The number of timers in a system is a provisioned number in an operating system. Each timer has a timer identification and a corresponding timer data structure. To open or close a timer, the operating system must undergo an inserting or deleting procedure from a timer link list that is operating system specific. Therefore, a system that requires the use of a large number of timers is expensive, both in terms of data memory and the operation of the timers.
Current methods for managing data blocks of fragments require the use of two timers for each data block or fragments. As defined by IEEE 802.16, the maximum number of fragments in the transmission window for a CID connection is 1024. Therefore, the maximum number of timers needed for transmission is 2*1024 for each CID connection. The number of timers required for even few CID connections is therefore very large. Using existing methods, the operating system has to be prepared to reserve a significant amount of its resource for the timers and their operations.
During reception, a fragment FRi, can be characterized by the following: the index “i”, its arrival sequence number that is an indication of its sequence of arrival; the start BSNi or BSNi of FRi, the lowest BSN of the BLKs of Fri; and, ti, the time of its arrival. Therefore, FR1 is the first fragment to arrive while FR2 is the second fragment to arrive. For the two fragments FRi and FRj, if j>i, then tj>ti. Although fragments are transmitted sequentially in the order of their start BSN, they do not necessarily arrive in order due to loss and retransmission. Thus, BSNi may or may not be lower than BSNj.

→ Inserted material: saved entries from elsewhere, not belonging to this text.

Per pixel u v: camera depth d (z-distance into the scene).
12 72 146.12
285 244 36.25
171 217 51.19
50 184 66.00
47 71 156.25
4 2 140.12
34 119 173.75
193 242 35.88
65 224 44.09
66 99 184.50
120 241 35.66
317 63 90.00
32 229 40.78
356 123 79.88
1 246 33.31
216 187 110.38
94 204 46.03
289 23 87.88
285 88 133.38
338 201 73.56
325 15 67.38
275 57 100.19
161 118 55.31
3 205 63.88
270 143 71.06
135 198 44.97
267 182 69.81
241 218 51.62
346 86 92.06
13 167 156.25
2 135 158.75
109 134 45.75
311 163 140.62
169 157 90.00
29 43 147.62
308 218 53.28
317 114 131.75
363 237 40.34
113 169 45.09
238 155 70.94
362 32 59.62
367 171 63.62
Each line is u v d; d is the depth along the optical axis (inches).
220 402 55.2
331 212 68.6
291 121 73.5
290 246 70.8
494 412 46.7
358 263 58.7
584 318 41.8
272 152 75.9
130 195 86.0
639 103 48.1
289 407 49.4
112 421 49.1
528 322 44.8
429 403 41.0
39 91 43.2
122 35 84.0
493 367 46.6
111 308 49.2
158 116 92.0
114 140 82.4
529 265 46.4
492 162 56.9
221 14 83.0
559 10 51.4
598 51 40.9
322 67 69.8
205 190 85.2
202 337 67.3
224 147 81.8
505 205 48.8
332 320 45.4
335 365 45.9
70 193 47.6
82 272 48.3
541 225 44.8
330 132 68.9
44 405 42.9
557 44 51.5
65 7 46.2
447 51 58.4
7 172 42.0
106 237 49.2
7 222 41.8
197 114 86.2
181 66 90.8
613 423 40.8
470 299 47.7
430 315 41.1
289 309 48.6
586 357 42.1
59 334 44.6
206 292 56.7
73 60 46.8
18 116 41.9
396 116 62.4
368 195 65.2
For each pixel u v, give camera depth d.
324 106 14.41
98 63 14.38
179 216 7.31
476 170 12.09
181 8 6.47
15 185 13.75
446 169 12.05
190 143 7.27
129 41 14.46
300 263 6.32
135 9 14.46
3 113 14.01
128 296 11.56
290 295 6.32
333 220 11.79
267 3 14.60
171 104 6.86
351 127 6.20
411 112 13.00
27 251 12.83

A receiver window for each connection is managed with a receiver bitmap, where each bit of the bitmap represents a BSN block and the bitmap is ordered in the BSN sequence. Each bit is used to keep tracking whether its corresponding block has been received by the receiver or not. The window is defined by two pointers: one is a lower bound pointer and also referred to as the window-start BSN, and the other pointer is an upper bound pointer and also referred to as the window-highest BSN. The window-start BSN is the lower bound of the BSN of the receiver window and points to the lowest BSN of the BLK that has not been received yet. All blocks with BSN less than the window-start BSN are considered to have been correctly received. All currently received blocks have BSNs that are lower than the window-highest BSN, where the window-highest BSN block indicates an unreceived block with a BSN that is 1 higher than the highest BSN of the currently received blocks.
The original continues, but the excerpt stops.